I don't remember the huge store/warehouse type establishments we have now, where your kids can gorge themselves on fast food, you can file your taxes, get new tires, or have an eye exam, all while shopping......and to be honest, I don't know that all these options are any better. Yes, such features keep us contained inside one building longer, so we spend more money, but we still don't have conversations or friendly interactions with the actual owners of stores as we once did. Then again, were those things really "better"?
I'm going to say YES, they were. I loved places where my somewhat shy immigrant father could find common ground with local store owners or with the people who worked there, spend half an hour in conversation. I thought it was cool that my parents occasionally met folks with similar interests who then turned into friends, tennis partners, fellow hikers, etc. I liked thinking there would be familiar faces behind the counter each time we walked in.

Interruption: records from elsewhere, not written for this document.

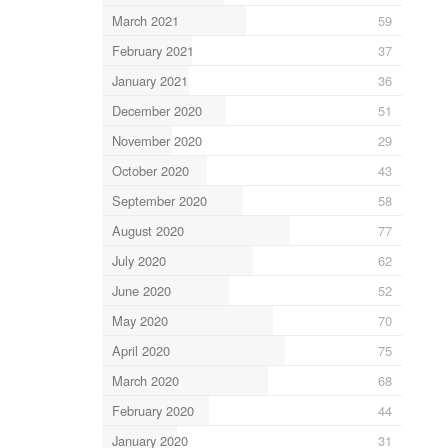
March 2021
59
February 2021
37
January 2021
36
December 2020
51
November 2020
29
October 2020
43
September 2020
58
August 2020
77
July 2020
62
June 2020
52
May 2020
70
April 2020
75
March 2020
68
February 2020
44
January 2020
31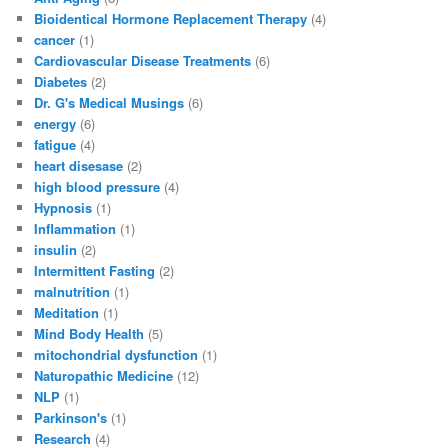
Bioidentical Hormone Replacement Therapy
(4)
cancer
(1)
Cardiovascular Disease Treatments
(6)
Diabetes
(2)
Dr. G's Medical Musings
(6)
energy
(6)
fatigue
(4)
heart disesase
(2)
high blood pressure
(4)
Hypnosis
(1)
Inflammation
(1)
insulin
(2)
Intermittent Fasting
(2)
malnutrition
(1)
Meditation
(1)
Mind Body Health
(5)
mitochondrial dysfunction
(1)
Naturopathic Medicine
(12)
NLP
(1)
Parkinson's
(1)
Research
(4)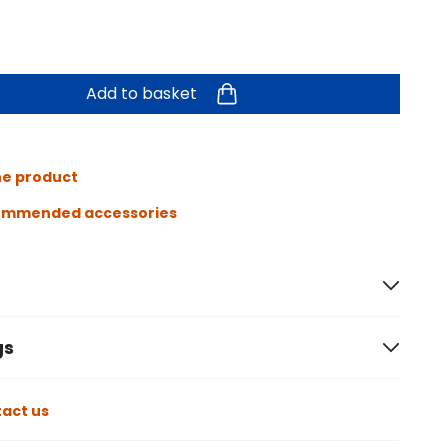
Add to basket
he product
ommended accessories
gs
act us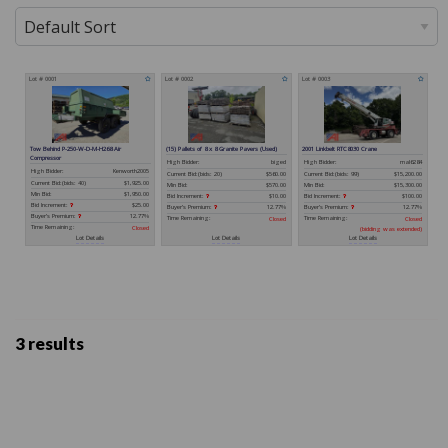
3 results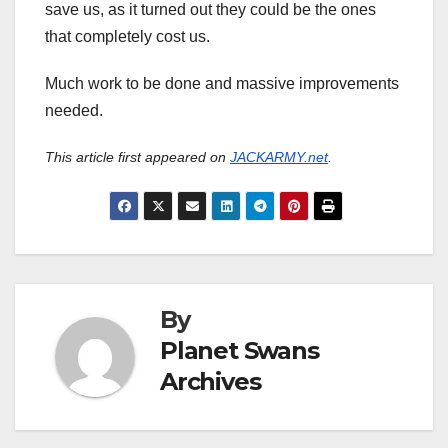
save us, as it turned out they could be the ones
that completely cost us.
Much work to be done and massive improvements
needed.
This article first appeared on
JACKARMY.net
.
By
Planet Swans
Archives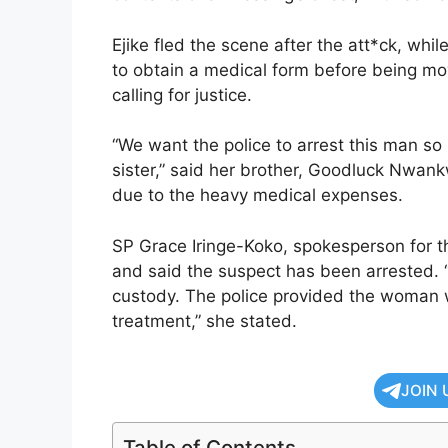
Ejike fled the scene after the att*ck, whi
to obtain a medical form before being mov
calling for justice.
“We want the police to arrest this man 
sister,” said her brother, Goodluck Nwan
due to the heavy medical expenses.
SP Grace Iringe-Koko, spokesperson for 
and said the suspect has been arrested. 
custody. The police provided the woman wi
treatment,” she stated.
JOIN 
Table of Contents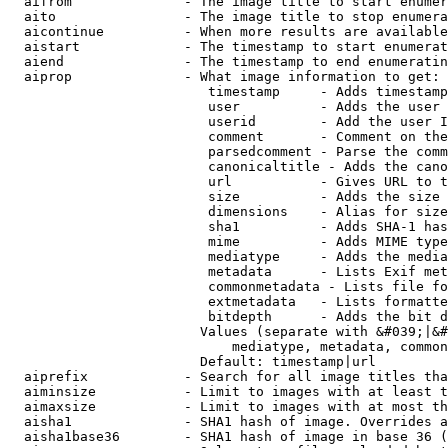
  aifrom              - The image title to start enumer
  aito                - The image title to stop enumera
  aicontinue          - When more results are available
  aistart             - The timestamp to start enumerat
  aiend               - The timestamp to end enumeratin
  aiprop              - What image information to get:

                         timestamp     - Adds timestamp
                         user          - Adds the user 
                         userid        - Add the user I
                         comment       - Comment on the
                         parsedcomment - Parse the comm
                         canonicaltitle - Adds the cano
                         url           - Gives URL to t
                         size          - Adds the size 
                         dimensions    - Alias for size

                         sha1          - Adds SHA-1 has
                         mime          - Adds MIME type
                         mediatype     - Adds the media
                         metadata      - Lists Exif met
                         commonmetadata - Lists file fo
                         extmetadata   - Lists formatte
                         bitdepth      - Adds the bit d
                        Values (separate with &#039;|&#
                            mediatype, metadata, common
                        Default: timestamp|url

  aiprefix            - Search for all image titles tha
  aiminsize           - Limit to images with at least t
  aimaxsize           - Limit to images with at most th
  aisha1              - SHA1 hash of image. Overrides a
  aisha1base36        - SHA1 hash of image in base 36 (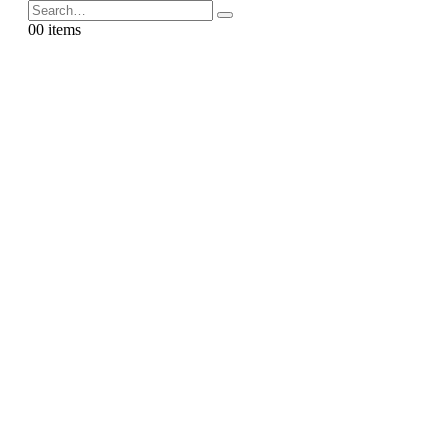
0
0 items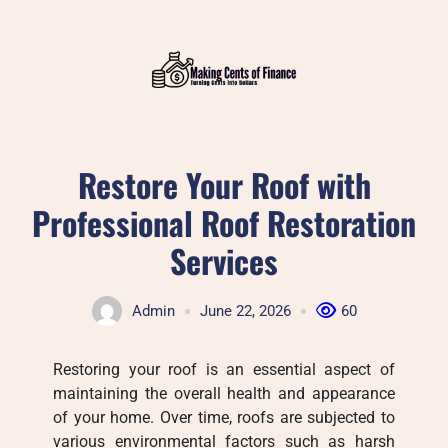
Skip
to
content
Restore Your Roof with
Professional Roof Restoration
Services
Admin
June 22, 2026
60
Restoring your roof is an essential aspect of
maintaining the overall health and appearance
of your home. Over time, roofs are subjected to
various environmental factors such as harsh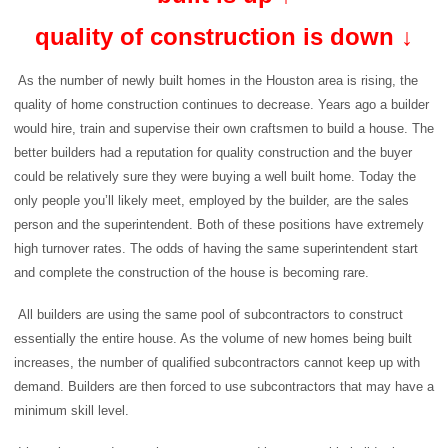
quality of construction is down ↓
As the number of newly built homes in the Houston area is rising, the
quality of home construction continues to decrease. Years ago a builder
would hire, train and supervise their own craftsmen to build a house. The
better builders had a reputation for quality construction and the buyer
could be relatively sure they were buying a well built home. Today the
only people you’ll likely meet, employed by the builder, are the sales
person and the superintendent. Both of these positions have extremely
high turnover rates. The odds of having the same superintendent start
and complete the construction of the house is becoming rare.
All builders are using the same pool of subcontractors to construct
essentially the entire house. As the volume of new homes being built
increases, the number of qualified subcontractors cannot keep up with
demand. Builders are then forced to use subcontractors that may have a
minimum skill level.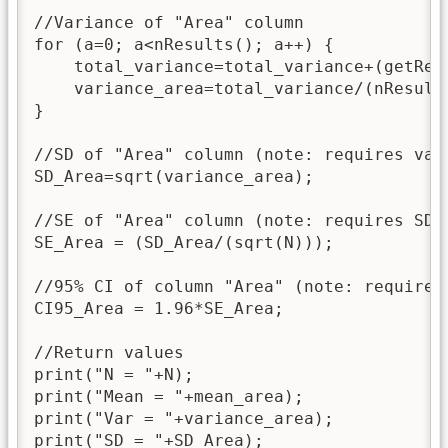
//Variance of "Area" column

for (a=0; a<nResults(); a++) {

    total_variance=total_variance+(getRes
    variance_area=total_variance/(nResults
}

//SD of "Area" column (note: requires vari
SD_Area=sqrt(variance_area);

//SE of "Area" column (note: requires SD)

SE_Area = (SD_Area/(sqrt(N)));

//95% CI of column "Area" (note: requires 
CI95_Area = 1.96*SE_Area;

//Return values

print("N = "+N);

print("Mean = "+mean_area);

print("Var = "+variance_area);

print("SD = "+SD_Area);
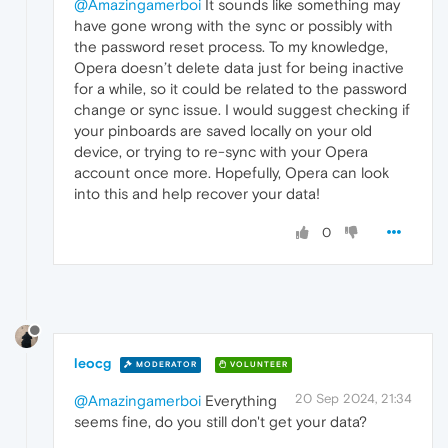
@Amazingamerboi
It sounds like something may
have gone wrong with the sync or possibly with
the password reset process. To my knowledge,
Opera doesn’t delete data just for being inactive
for a while, so it could be related to the password
change or sync issue. I would suggest checking if
your pinboards are saved locally on your old
device, or trying to re-sync with your Opera
account once more. Hopefully, Opera can look
into this and help recover your data!
0
leocg
MODERATOR
VOLUNTEER
20 Sep 2024, 21:34
@Amazingamerboi
Everything
seems fine, do you still don't get your data?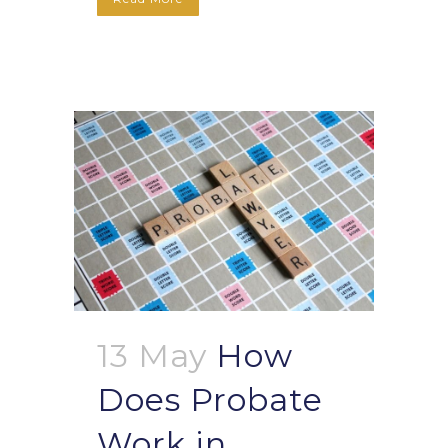
13 May
How
Does Probate
Work in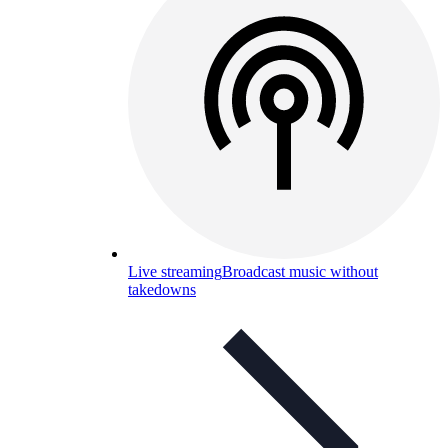
Live streaming
Broadcast music without
takedowns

One day, years after moving away from my hometown (city), I returned home and ran errands for my parents, which took me back to the same hardware store of my childhood, and to see the same family still running it and remembering MY family made me tear up with the familiarness of it all. (there was also that heartbreak a few years later, when I returned to that same place, and driving around the corner realized with a sickening jolt the hardware store was bulldozed and just over to the left stood a massive chain building). ðŸ˜
But those people; connections; the fierce loyalty of my father who loved returning to places where good service was the norm.....they were the soul of our existence and human engagement. I don't know what it would be like to grow up now, without those anchors and pillars of stability and warmth and friendship I remember....and those are things I mourn over, for the younger generations. They simply will never have that close-knit bond with real people in their neighborhoods, store owners who become friends, the easy give and take of comfortable interactions, the places you could point out and recommend with pride.
Yes, i think we were "better" then....a little richer perhaps, for having known actual humans. I don't choose independently owned businesses now out of any sense of guilt or obligation; I choose them because the make our world and this corner of the USA a better place to live. I just hope we can keep some of these people in business and employed, because the vast and barren landscape of today isn't nearly as warm or pleasant.